Job
Can you format the material below as a numbered list, with blank lines dropped and the pictures left out?

Stored data
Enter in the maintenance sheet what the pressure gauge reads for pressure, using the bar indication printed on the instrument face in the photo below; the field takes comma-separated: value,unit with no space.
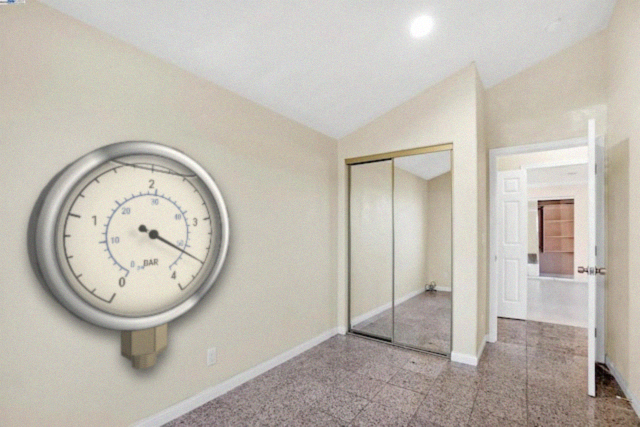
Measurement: 3.6,bar
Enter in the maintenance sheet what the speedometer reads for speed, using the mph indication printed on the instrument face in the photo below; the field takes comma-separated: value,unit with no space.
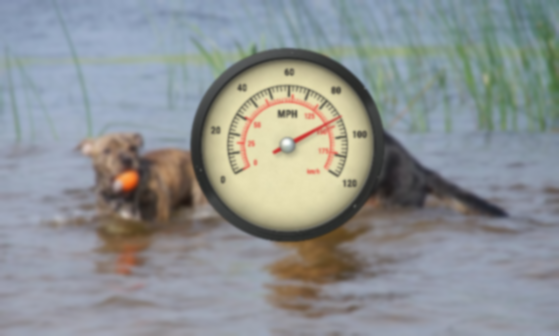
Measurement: 90,mph
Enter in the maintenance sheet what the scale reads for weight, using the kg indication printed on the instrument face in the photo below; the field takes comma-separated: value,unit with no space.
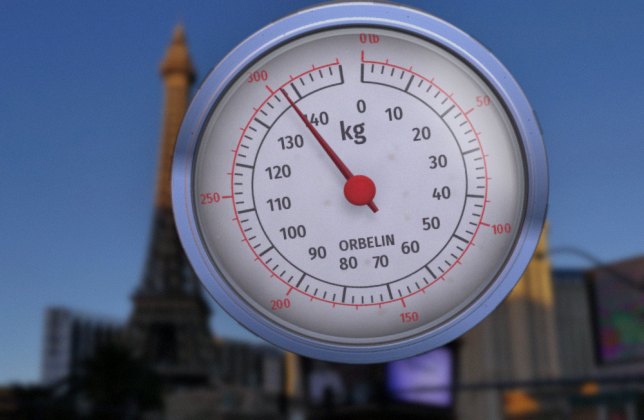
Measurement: 138,kg
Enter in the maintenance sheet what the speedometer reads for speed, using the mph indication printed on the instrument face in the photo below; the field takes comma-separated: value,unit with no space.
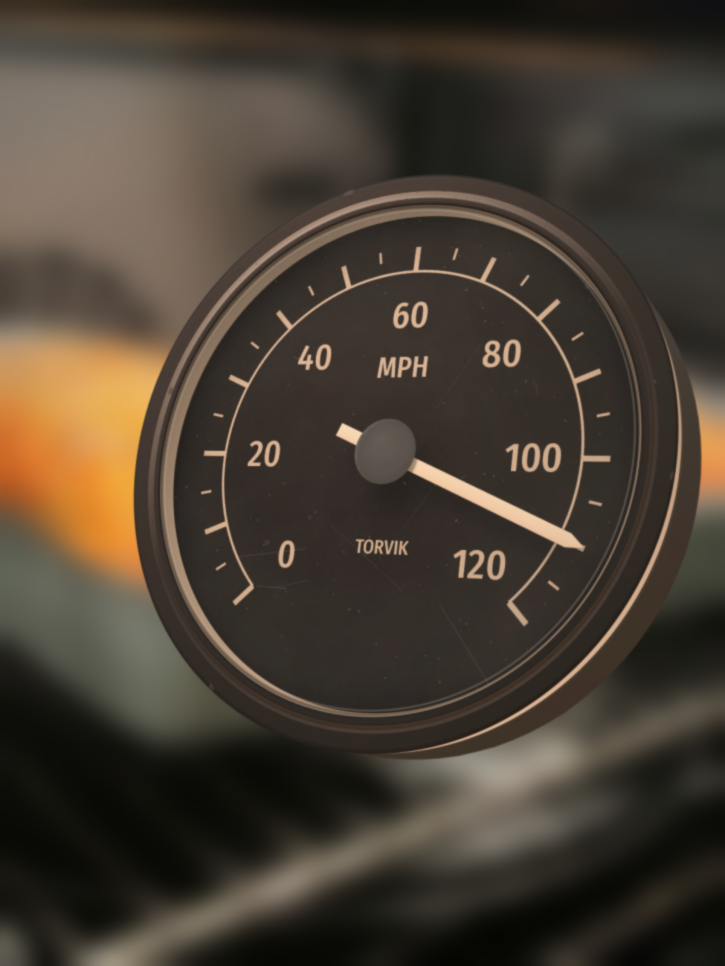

Solution to the problem
1. Enter in the maintenance sheet what the pressure gauge reads for pressure, using the bar indication printed on the instrument face in the photo below; the field takes comma-separated: value,unit with no space.
2. Measurement: 3.6,bar
3. Enter in the maintenance sheet what the speedometer reads for speed, using the mph indication printed on the instrument face in the photo below; the field takes comma-separated: value,unit with no space.
4. Measurement: 90,mph
5. Enter in the maintenance sheet what the scale reads for weight, using the kg indication printed on the instrument face in the photo below; the field takes comma-separated: value,unit with no space.
6. Measurement: 138,kg
7. Enter in the maintenance sheet what the speedometer reads for speed, using the mph indication printed on the instrument face in the photo below; the field takes comma-separated: value,unit with no space.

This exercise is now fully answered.